The 4.8% rise paced by near doubling of orders in the volatile civilian aircraft sector

By ERIC MORATH

Updated Nov. 23, 2016 9:50 a.m. ET

WASHINGTON—Demand for long-lasting manufactured goods rose in October at the fastest pace in a year, a sign the U.S. factory sector has begun to stabilize.

Orders for durable goods—products designed to last longer than three years, such as trucks, computers and metals—rose 4.8% to a seasonally adjusted $239.4 billion from a month earlier, the Commerce Department said Wednesday. Economists surveyed by The Wall Street Journal expected a 2.7% gain in overall orders.

October’s jump was driven by a near doubling in orders for civilian aircraft, a highly volatile segment, but demand for most other categories increased as well. When excluding orders tied to transportation, demand increased 1%.

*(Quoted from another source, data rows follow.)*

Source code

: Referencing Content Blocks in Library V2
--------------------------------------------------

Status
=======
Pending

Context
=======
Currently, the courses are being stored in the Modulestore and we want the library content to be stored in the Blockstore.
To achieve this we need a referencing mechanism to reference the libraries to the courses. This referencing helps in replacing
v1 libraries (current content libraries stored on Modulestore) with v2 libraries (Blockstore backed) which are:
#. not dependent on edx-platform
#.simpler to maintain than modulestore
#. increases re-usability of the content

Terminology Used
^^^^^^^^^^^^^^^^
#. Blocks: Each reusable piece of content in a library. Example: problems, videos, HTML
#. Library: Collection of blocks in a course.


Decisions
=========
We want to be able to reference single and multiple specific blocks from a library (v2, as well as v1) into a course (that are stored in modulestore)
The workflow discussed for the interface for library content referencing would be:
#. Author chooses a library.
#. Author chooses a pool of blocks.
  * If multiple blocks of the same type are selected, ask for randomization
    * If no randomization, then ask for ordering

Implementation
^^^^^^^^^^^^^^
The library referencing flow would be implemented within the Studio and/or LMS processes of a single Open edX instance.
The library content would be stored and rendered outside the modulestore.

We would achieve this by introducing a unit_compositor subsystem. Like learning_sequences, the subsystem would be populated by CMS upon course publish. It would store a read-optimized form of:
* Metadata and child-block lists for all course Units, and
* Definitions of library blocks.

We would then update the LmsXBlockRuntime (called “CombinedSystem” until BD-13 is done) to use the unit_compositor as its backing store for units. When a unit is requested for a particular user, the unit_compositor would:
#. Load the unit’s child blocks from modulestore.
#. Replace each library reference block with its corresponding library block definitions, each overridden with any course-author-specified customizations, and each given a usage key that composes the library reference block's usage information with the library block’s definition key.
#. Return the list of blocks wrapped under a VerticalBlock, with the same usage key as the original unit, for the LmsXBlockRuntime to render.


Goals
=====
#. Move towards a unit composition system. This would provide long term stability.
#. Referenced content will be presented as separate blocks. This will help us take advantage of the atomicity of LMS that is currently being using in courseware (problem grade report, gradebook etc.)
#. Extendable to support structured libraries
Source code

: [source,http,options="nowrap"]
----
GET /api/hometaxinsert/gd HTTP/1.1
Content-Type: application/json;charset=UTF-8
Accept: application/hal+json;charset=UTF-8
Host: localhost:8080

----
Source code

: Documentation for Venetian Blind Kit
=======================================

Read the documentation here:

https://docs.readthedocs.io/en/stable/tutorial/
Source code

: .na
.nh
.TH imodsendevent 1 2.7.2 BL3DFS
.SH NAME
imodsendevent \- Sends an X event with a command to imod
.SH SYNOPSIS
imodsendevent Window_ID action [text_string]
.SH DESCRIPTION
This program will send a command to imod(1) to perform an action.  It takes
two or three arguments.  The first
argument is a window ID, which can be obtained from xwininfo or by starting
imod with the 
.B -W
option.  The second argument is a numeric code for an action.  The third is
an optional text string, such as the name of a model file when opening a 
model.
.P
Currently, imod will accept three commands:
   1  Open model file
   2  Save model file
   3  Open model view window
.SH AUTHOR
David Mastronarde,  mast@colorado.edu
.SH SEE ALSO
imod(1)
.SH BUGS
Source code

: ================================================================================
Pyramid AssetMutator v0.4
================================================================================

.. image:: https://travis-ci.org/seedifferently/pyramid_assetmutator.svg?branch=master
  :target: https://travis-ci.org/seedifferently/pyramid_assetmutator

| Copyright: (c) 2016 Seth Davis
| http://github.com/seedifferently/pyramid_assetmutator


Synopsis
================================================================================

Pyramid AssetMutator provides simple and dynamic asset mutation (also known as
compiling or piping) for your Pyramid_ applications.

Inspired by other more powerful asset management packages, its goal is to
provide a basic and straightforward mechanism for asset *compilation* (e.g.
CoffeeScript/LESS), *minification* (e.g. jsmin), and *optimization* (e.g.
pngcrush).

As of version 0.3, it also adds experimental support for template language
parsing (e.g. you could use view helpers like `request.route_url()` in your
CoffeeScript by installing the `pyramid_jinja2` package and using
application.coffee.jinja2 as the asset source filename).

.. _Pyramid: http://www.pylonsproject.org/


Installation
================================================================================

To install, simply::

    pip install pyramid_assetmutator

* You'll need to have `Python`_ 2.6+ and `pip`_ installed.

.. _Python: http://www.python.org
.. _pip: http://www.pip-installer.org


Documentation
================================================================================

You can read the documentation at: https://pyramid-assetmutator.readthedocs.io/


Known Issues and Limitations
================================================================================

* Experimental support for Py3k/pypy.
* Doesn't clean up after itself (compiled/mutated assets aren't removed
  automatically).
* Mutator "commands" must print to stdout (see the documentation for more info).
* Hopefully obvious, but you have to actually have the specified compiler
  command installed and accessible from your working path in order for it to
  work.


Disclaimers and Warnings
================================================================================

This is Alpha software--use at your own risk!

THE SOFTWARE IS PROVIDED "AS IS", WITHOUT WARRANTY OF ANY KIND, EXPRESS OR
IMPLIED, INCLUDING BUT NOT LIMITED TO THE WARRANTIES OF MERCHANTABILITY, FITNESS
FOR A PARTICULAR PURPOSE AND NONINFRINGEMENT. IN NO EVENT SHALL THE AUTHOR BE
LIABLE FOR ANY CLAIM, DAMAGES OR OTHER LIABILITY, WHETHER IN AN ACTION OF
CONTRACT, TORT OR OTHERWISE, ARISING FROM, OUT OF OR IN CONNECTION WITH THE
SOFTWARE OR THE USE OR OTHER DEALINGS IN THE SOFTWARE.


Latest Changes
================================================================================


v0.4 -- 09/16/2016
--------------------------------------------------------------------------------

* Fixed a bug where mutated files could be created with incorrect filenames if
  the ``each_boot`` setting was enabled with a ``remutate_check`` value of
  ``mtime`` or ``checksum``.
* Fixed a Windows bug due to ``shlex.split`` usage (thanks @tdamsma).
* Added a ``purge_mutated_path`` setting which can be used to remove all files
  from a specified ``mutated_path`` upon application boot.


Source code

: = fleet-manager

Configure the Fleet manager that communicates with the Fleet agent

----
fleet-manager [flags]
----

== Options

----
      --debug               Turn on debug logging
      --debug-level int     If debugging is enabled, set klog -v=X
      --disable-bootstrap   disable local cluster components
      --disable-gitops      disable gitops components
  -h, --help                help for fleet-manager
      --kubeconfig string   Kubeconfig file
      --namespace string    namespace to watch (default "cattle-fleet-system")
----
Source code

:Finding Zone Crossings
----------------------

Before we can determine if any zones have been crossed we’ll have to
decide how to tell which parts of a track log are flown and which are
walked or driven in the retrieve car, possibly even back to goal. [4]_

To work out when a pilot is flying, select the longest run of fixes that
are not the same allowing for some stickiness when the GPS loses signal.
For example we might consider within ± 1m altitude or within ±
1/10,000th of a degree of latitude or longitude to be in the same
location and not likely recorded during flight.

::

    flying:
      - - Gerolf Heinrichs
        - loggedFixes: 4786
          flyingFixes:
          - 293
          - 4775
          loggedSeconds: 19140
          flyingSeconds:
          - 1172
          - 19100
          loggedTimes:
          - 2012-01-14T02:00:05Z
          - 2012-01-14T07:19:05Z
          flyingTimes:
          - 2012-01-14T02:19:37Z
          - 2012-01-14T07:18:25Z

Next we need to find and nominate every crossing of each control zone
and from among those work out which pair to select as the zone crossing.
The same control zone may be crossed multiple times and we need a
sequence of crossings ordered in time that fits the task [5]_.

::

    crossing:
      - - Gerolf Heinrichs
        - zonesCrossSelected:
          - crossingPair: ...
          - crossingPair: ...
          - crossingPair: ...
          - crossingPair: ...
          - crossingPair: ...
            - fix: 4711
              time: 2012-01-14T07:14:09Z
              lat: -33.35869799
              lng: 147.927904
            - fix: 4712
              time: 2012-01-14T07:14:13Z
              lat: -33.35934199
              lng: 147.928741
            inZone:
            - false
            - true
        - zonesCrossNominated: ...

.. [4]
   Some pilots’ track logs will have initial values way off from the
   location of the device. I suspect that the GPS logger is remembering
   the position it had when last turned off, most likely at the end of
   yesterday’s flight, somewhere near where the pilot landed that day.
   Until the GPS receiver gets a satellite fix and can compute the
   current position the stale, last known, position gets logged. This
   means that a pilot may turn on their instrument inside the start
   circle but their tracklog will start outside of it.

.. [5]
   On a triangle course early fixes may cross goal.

September’s overall orders were revised to a 0.4% gain from a previously estimated decline. As a result, orders have increased for four straight months, but are still down slightly through the first ten months of this year, compared with the same period in 2015.

“Manufacturing is not booming,” said Ian Shepherdson, chief economist at Pantheon Macroeconomics. “But neither is it sliding into the recession some feared earlier this year. Instead, we expect a gradual pickup in activity.”

Wednesday’s report entirely represents activity that occurred before the presidential election.

Measures of manufacturing activity had been choppy over the past year as a strong dollar caused U.S.-made goods to be more expensive for overseas customers.

But like recent durable-goods orders, other data points to signs of improvement. The Institute for Supply Management’s manufacturing index moved more firmly into expansion territory in October, from September. The Federal Reserve’s measure of manufacturing output rose for the fourth time in five months in October, but the index remains slightly down from a year earlier.

Wednesday’s report showed an important proxy for business investment, nondefense capital goods excluding aircraft, rose 0.4% last month, but it is down 4% through October, compared with the first ten months of last year.

Inconsistent business spending has been one factor constraining growth in gross domestic product to around 2% annually, a lackluster rate compared with other expansions since World War II.

“Business equipment investment looks to be on course for a modest rebound in the fourth quarter,” said Capital Economics economist Andrew Hunter. He said the drag on growth from weaker mining investment and trade appears to be fading.

Orders for machinery, computers and electrical equipment and appliances all increased in October. Orders for motor vehicles and parts declined.

Defense orders fell 3.7% last month. Defense orders fell the last two months after posting strong increases in July and August.

When excluding defense, overall orders rose 5.2%.

Orders for civilian aircraft and parts increased 94.1% in October from September. Boeing Co., the country’s largest aerospace firm, separately reported October orders for jetliners increased to 85 in October from 55 in September. Boeing data isn’t adjusted for seasonality.